J’ai mentionné que le recueil avait une facture postmoderne dans sa stylistique, et cette affirmation prend tout son sens lors de la lecture d’« Une main qui écrit ». Cette nouvelle est un exercice de style à la manière de l’écriture automatique des surréalistes, où l’auteur écrit tout ce qui lui passe par la tête ; sauf qu’ici, la main écrit réellement tout ce que l’auteur pense, alors même qu’il désire que la main cesse. Il ne s’agit donc pas de l’expression de l’inconscient de l’auteur – ce qui était le but recherché par Soupault, Breton et Aragon –, mais bien de son conscient, ce qui donne pour résultat que le texte tient du monologue intérieur, d’un narrateur réfléchissant sur ce qui vient d’être immédiatement écrit. Ce n’est certes pas désagréable en soi, donnant même lieu à des moments qui font sourire le lecteur. Le problème de cette nouvelle, à mon avis la plus faible du recueil, réside plutôt dans l’ajout de certains éléments science-fictionnels, car ce qui possède la main est en réalité une entité extraterrestre tentant de s’emparer du corps de l’écrivain, comme si l’auteur se refusait à écrire un récit fantastique, voire simplement poétique au sens où les avant-gardes de l’entre-deux guerres l’entendaient. La chute vient ainsi gâcher la construction du mystère entourant la possession de la main, transformant un récit fantastique potentiellement intéressant ou un amusant exercice poétique en un médiocre récit de SF, puisque les éléments de ce dernier genre sont scotchés de manière grossière au texte, l’avilissant plus que ne l’enrichissant.
De même, la chute de la nouvelle « Les Séparés » vient également quelque peu gâcher le sense of wonder qui se dégage néanmoins de cette dernière. Il faut comprendre que dans ce texte onirique, intéressant par le traitement d’un collectif d’êtres télépathes ayant perdu toutes autres fonctions sensorielles, la finale, sorte de nouvelle Genèse à la sauce raëlienne, en plus d’être prévisible, est franchement de mauvais goût. Mais qu’à cela ne tienne, la leçon de morale environnementaliste qui se dégage du texte m’est apparue comme avant-gardiste pour l’époque où celui-ci a été publié, ces questions ne prenant une véritable importance dans l’actualité que quelques décennies plus tard.
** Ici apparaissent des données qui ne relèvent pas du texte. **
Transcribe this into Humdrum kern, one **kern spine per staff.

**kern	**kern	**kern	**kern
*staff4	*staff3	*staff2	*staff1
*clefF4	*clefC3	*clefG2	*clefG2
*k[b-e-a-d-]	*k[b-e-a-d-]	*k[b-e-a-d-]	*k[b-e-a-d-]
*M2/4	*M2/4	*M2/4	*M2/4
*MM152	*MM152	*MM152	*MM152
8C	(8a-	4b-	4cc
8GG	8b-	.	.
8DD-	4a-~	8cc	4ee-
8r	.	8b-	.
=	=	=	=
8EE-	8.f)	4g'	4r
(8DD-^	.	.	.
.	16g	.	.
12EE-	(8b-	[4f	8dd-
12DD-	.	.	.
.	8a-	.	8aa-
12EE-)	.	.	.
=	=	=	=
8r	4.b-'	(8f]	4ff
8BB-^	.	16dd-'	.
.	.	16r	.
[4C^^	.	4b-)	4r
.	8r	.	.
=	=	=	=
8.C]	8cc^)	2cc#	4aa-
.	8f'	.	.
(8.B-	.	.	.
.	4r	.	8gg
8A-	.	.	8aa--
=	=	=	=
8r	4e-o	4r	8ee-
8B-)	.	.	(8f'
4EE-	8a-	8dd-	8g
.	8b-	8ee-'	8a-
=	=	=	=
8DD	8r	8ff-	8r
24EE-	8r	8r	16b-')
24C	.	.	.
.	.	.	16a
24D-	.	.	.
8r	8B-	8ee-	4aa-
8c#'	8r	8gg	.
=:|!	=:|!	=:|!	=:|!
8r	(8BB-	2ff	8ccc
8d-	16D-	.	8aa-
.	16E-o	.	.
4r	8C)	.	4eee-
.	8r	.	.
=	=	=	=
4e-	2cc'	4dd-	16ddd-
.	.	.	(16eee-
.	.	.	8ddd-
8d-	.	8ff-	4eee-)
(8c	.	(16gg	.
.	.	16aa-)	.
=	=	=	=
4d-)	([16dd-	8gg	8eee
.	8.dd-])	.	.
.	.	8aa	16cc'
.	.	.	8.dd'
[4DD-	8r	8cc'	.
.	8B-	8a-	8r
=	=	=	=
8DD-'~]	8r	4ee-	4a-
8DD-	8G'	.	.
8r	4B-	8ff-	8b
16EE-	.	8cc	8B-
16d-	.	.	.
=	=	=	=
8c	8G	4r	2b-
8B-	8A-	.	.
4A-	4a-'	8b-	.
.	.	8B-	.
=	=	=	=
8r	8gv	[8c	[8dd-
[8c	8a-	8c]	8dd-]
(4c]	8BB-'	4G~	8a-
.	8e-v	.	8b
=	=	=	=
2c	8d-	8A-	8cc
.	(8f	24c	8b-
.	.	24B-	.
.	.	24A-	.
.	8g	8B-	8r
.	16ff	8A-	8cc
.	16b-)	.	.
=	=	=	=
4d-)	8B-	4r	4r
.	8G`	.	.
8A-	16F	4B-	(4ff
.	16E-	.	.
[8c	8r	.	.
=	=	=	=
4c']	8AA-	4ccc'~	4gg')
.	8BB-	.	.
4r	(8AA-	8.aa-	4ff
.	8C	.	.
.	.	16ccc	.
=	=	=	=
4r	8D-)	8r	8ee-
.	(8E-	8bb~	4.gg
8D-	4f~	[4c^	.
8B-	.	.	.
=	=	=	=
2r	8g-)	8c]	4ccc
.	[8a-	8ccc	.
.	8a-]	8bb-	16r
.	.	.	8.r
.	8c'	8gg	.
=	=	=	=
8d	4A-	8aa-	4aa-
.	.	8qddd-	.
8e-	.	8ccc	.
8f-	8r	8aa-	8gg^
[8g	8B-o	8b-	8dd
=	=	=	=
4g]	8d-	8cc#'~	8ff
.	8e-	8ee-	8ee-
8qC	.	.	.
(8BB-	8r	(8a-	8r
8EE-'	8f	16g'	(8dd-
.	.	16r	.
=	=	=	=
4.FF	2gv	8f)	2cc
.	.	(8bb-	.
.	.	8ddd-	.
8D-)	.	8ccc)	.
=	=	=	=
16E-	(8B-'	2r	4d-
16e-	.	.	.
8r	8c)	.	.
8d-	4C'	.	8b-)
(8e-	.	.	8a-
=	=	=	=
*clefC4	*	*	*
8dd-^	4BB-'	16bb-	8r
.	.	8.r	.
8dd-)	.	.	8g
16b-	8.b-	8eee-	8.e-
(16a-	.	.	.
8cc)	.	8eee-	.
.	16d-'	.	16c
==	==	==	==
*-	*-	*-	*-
Dans l’ensemble, il s’agit là d’un recueil qui vaut le détour, et qui place son auteur dans une position enviable dans l’histoire des précurseurs de la SFFQ contemporaine. [MRG]
- Source : Les Années d'éclosion (1970-1978), Alire, p. 237-239.
Références
- Spehner, Norbert, Requiem 3, p. 12.
- Wampach, Sophie, Dictionnaire des œuvres littéraires du Québec V, p. 740-741.